*Job item*. For the entries below, report the number of lines where the string "font" appears, and only that number.

========================================================================

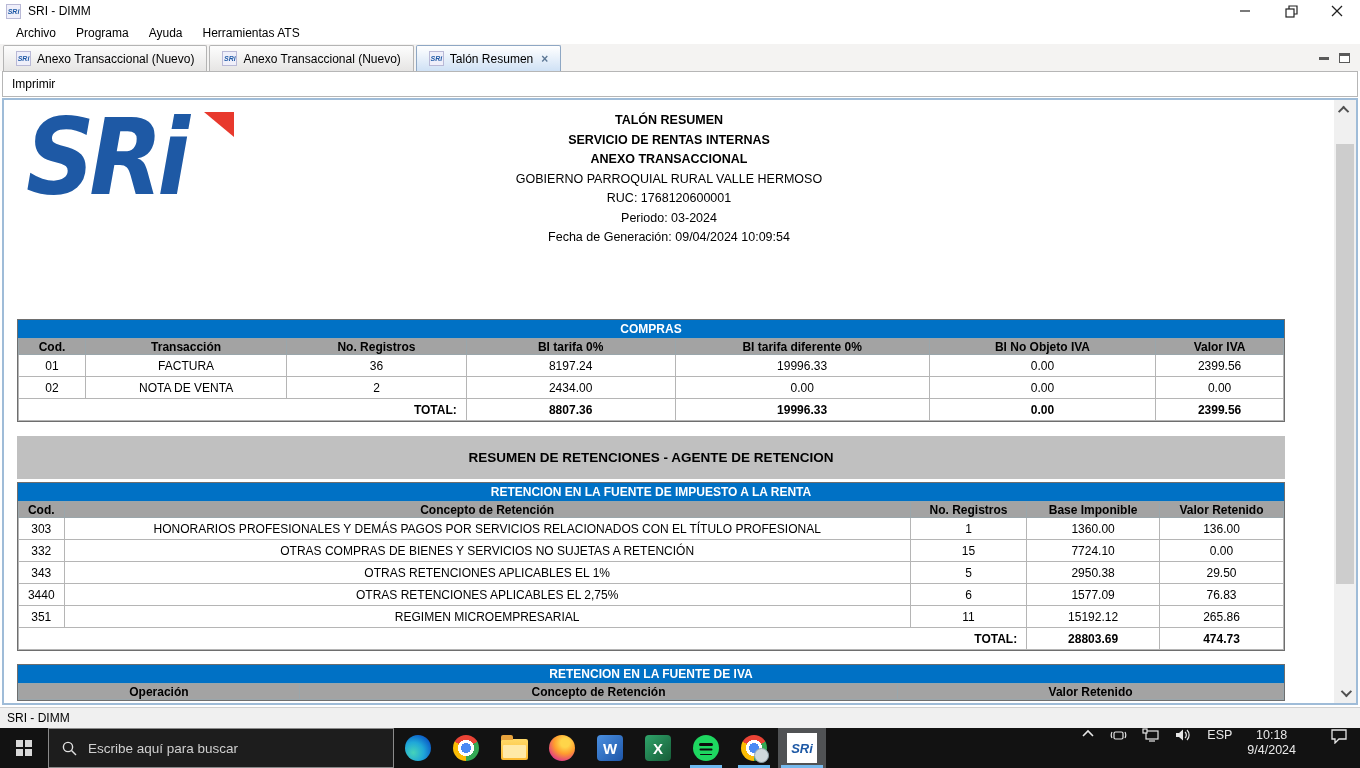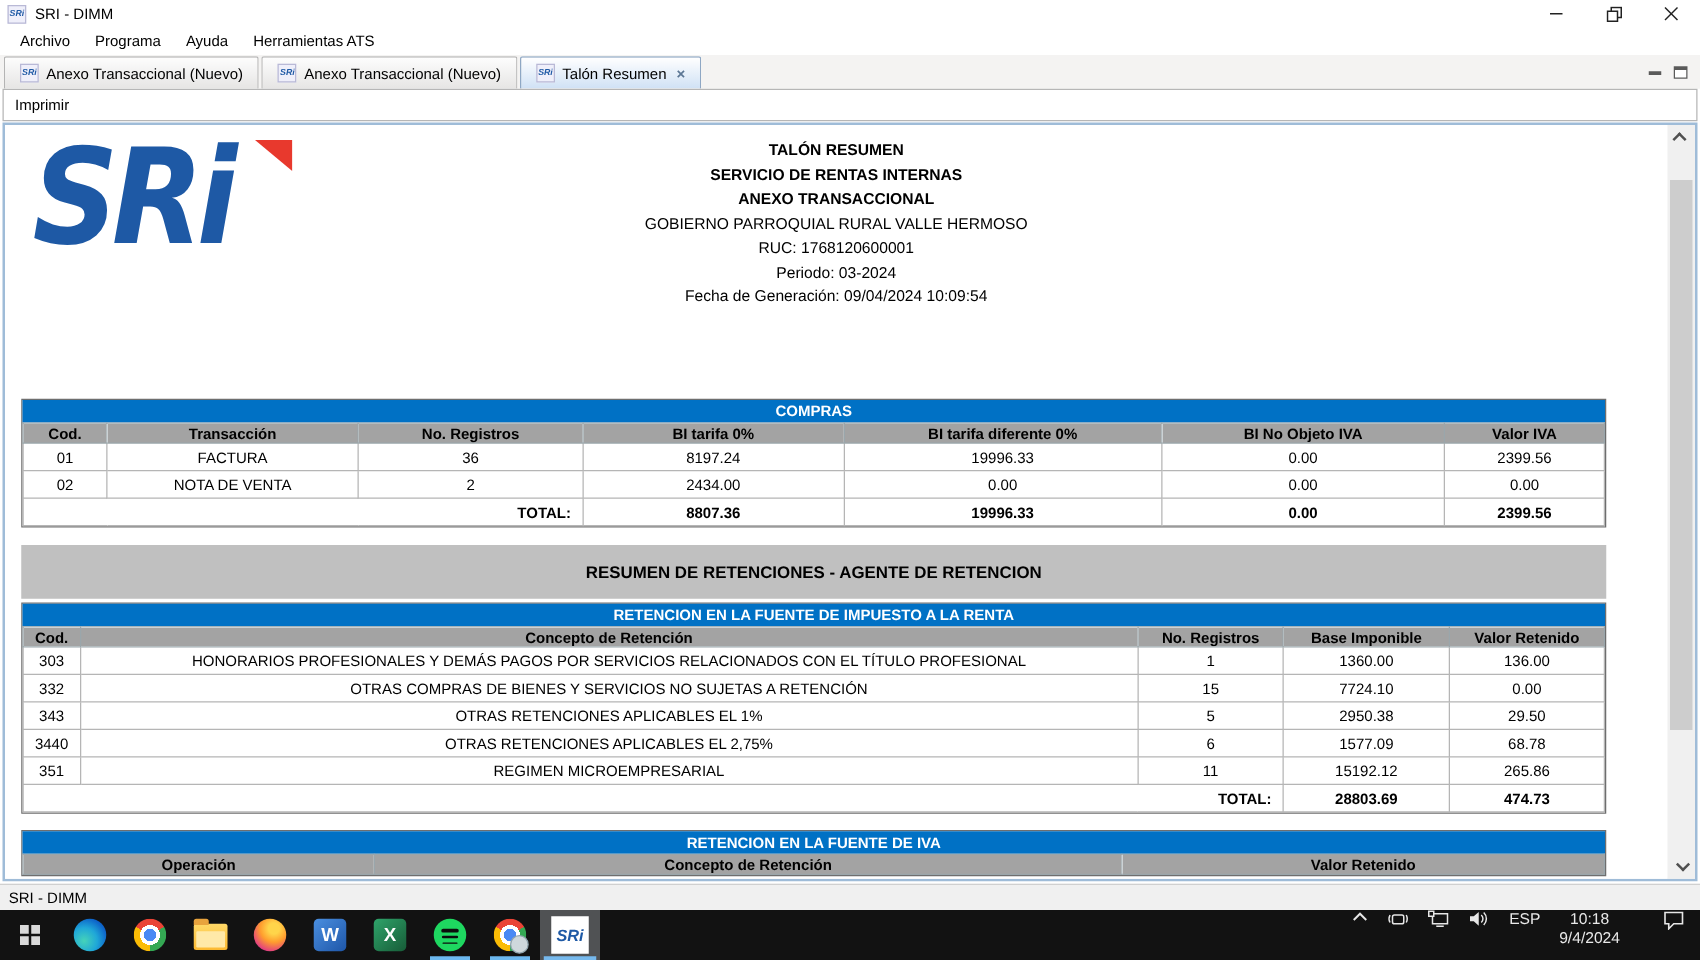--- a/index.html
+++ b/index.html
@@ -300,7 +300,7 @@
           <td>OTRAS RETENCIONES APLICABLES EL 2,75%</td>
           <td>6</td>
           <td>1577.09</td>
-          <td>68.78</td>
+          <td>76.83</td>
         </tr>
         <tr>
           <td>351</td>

========================================================================

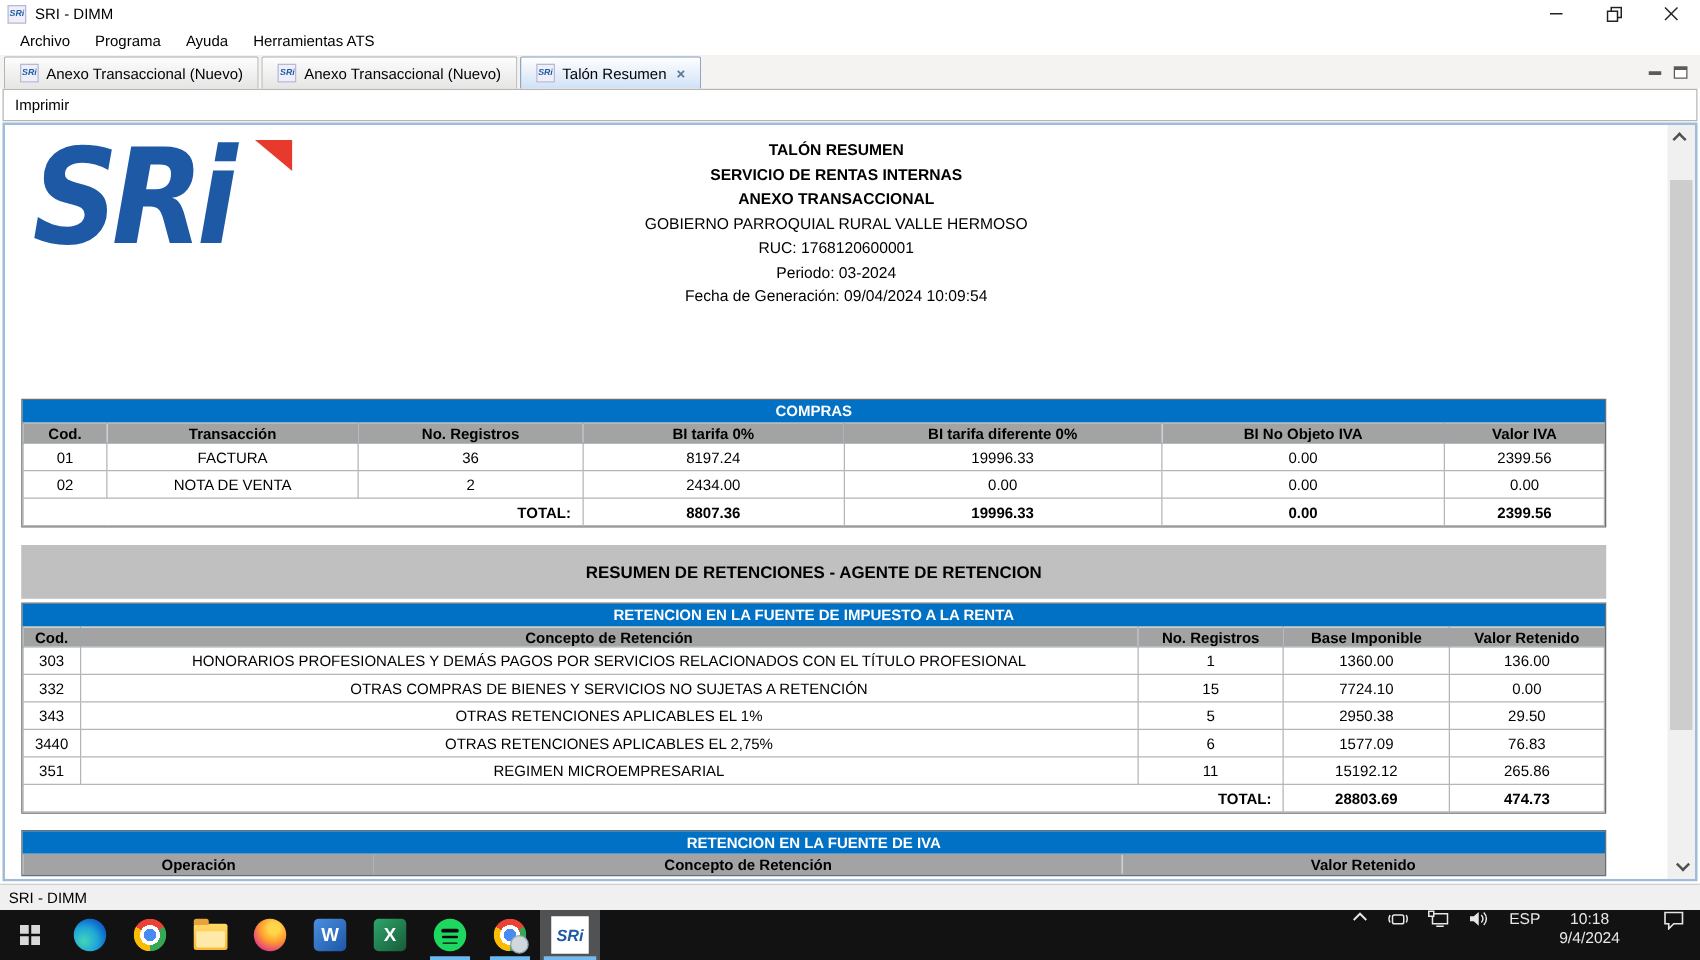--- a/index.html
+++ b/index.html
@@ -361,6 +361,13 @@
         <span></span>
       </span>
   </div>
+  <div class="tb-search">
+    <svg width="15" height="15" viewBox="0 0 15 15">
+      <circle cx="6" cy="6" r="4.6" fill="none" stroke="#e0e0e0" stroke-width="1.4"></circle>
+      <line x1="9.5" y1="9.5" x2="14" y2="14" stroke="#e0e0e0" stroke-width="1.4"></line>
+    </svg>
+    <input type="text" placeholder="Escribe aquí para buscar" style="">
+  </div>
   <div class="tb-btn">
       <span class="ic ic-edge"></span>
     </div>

========================================================================

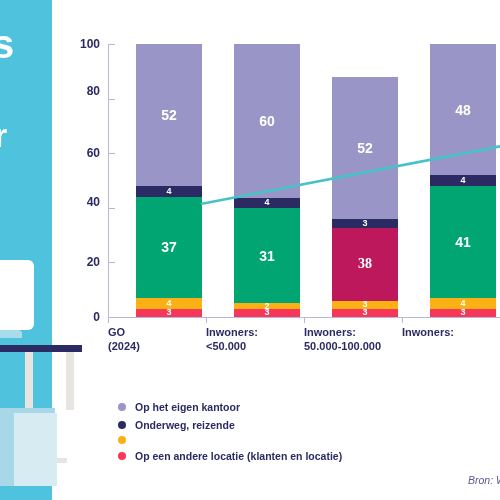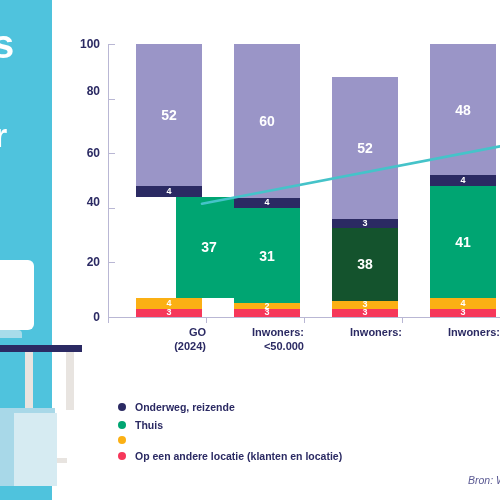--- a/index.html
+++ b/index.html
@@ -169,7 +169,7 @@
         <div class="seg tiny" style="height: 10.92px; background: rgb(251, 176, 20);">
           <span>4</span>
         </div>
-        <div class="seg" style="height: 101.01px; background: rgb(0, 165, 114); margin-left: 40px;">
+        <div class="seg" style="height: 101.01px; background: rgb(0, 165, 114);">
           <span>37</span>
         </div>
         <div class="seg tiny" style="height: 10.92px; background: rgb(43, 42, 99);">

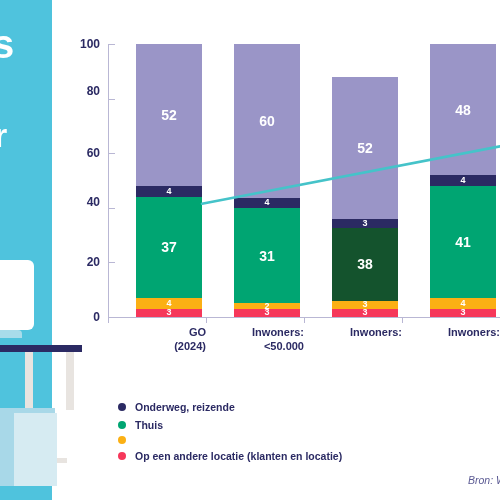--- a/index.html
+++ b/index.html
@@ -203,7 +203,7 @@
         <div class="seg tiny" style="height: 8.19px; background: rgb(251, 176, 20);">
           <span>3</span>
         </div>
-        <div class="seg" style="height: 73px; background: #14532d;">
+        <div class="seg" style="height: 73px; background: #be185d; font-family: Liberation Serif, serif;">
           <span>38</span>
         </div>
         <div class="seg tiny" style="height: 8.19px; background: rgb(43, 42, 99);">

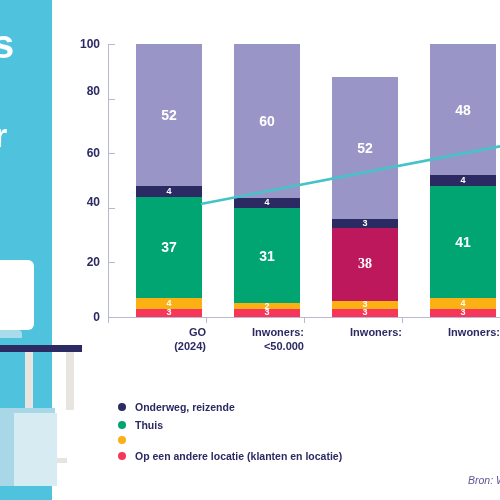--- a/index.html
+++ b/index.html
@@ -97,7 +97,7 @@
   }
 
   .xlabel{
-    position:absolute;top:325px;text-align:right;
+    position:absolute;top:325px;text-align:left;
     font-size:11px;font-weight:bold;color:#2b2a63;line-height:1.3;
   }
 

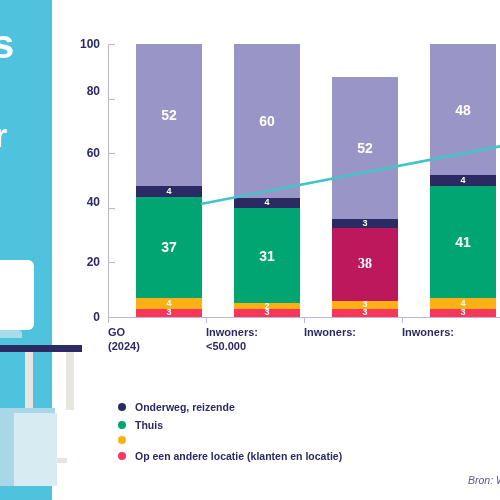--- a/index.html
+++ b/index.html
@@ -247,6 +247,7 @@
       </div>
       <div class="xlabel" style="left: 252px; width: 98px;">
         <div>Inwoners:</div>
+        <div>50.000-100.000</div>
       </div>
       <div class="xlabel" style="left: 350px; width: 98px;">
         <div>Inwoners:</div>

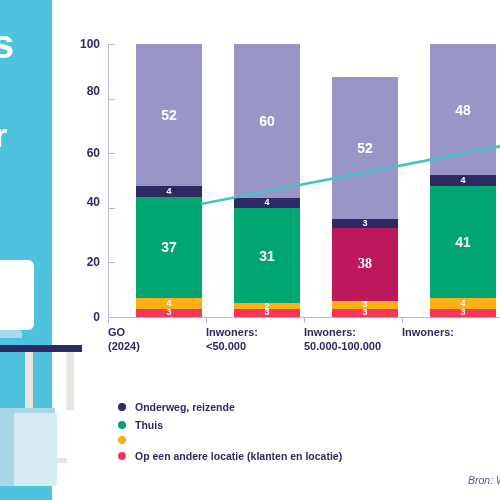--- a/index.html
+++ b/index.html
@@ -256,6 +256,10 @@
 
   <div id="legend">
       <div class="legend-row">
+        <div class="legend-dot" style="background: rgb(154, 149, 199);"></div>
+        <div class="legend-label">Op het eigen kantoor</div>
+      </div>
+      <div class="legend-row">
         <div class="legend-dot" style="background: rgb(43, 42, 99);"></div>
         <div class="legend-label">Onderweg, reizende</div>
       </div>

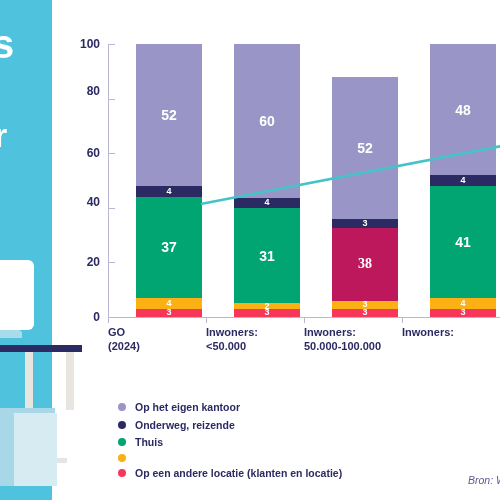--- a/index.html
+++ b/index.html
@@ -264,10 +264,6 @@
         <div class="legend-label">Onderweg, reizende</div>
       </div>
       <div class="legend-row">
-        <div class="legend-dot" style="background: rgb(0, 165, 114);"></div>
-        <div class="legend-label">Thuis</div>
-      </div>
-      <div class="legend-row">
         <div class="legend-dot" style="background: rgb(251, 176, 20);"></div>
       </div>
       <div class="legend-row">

========================================================================

*Your response*. 2